By Mercy A. Kuo and Angelica O. Tang
Insights from Professor Rosemary Foot.
The Rebalance authors Mercy Kuo and Angie Tang regularly engage subject-matter experts, policy practitioners and strategic thinkers across the globe for their diverse insights into the U.S. rebalance to Asia. This conversation with Professor Rosemary Foot – Emeritus Fellow of St. Antony’s College and Senior Research Fellow at Oxford University’s Department of Politics and International Relations and Research Associate at Oxford’s China Centre with recent publications including The Oxford Handbook of the International Relations of Asia andChina, the United States and Global Order – is the fifteenth in “The Rebalance Insight Series.”
Professor Foot, over the past 40 years you have analyzed the evolution of U.S.-China relations. What key factors will determine the future direction of this strategic relationship?
Some 40 or so years ago, an anti-Soviet strategic alignment underpinned the Sino-American relationship. However, from the 1980s onwards the relationship became multidimensional in form. The two states have well-developed economic ties, the inter-societal bonds are quite strong, and they regard each other as major strategic rivals and occasionally even as collaborators in certain foreign policy areas. We have to accept that there are both competitive and cooperative elements in the relationship, now and into the future. But if the economic and social bonds remain mutually beneficial and the strategic rivalry is managed then we will continue to witness the evolution of a relationship that continues to be complex and difficult, but not wholly adversarial.
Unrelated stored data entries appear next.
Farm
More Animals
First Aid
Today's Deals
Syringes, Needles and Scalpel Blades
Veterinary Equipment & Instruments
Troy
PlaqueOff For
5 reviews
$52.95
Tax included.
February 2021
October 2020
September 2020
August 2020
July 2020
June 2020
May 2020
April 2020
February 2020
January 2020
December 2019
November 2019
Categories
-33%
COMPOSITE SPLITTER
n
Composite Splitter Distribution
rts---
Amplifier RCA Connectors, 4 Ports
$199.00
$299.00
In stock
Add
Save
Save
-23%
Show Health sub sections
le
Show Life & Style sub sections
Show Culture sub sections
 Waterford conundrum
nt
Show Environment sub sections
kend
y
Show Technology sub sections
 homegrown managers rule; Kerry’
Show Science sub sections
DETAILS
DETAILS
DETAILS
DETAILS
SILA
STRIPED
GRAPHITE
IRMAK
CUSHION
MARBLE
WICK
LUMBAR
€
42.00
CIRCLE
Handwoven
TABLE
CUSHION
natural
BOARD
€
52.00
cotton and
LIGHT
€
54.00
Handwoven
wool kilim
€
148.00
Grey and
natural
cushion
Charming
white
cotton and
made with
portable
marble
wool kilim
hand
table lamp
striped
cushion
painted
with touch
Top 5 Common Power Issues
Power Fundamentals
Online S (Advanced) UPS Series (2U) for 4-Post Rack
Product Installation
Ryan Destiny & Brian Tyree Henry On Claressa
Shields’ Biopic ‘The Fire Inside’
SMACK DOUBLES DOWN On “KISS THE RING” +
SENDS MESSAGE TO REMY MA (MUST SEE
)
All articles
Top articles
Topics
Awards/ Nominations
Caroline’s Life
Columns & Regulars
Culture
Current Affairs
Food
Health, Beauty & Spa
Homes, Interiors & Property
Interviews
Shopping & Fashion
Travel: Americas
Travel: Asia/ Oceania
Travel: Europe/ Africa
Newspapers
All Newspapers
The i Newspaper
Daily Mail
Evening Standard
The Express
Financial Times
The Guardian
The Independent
Domestic politics on both sides are also crucially important to the future direction of relations. The U.S. rebalance to Asia has given the Asia dimension of U.S. policy greater coherence and prominence. The next administration may choose to maintain that policy (probably the case if Hillary Clinton becomes the next U.S. President) or may seek to alter some of its fundamentals and overall to toughen the stance towards China, as many of the Republican candidates seem to suggest is possible. On the China side, President Xi Jinping leads an elite decision-making group that combines both an internationalist outlook with strong nationalist sentiment. Were the Chinese leadership to tip further in the nationalist direction and become more internally focused – perhaps as a result of serious domestic unrest connected with a major economic slowdown – then levels of China-U.S. hostility are likely to increase. If the Chinese government remains outward looking and focused on development via an integrationist model, then there will be greater stability in Sino-American ties.